* [Exercise requirements]
Pick out every line in the entries below that contains the string "series", counting uppercase and lowercase as different, and copy each of those lines.

* [Record set]
-----
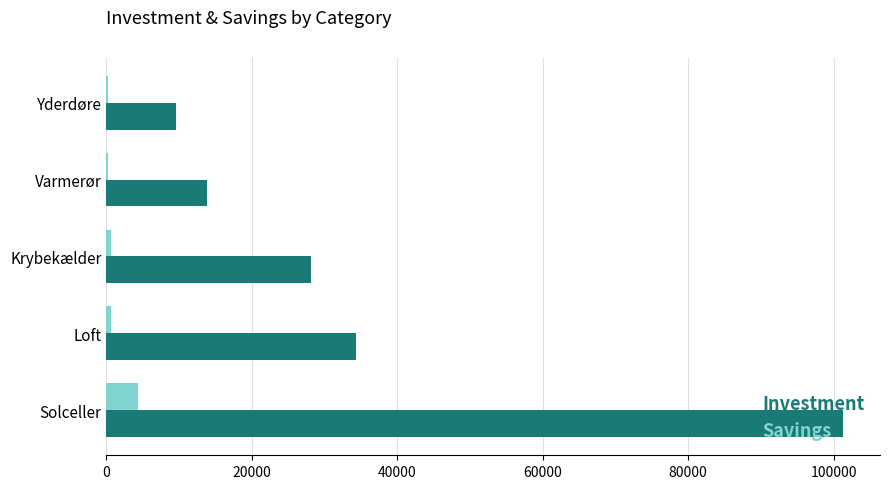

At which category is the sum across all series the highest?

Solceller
-----
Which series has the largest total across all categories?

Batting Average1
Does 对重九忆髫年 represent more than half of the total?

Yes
-----
* [Result of the exercise]
At which category is the sum across all series the highest?
Which series has the largest total across all categories?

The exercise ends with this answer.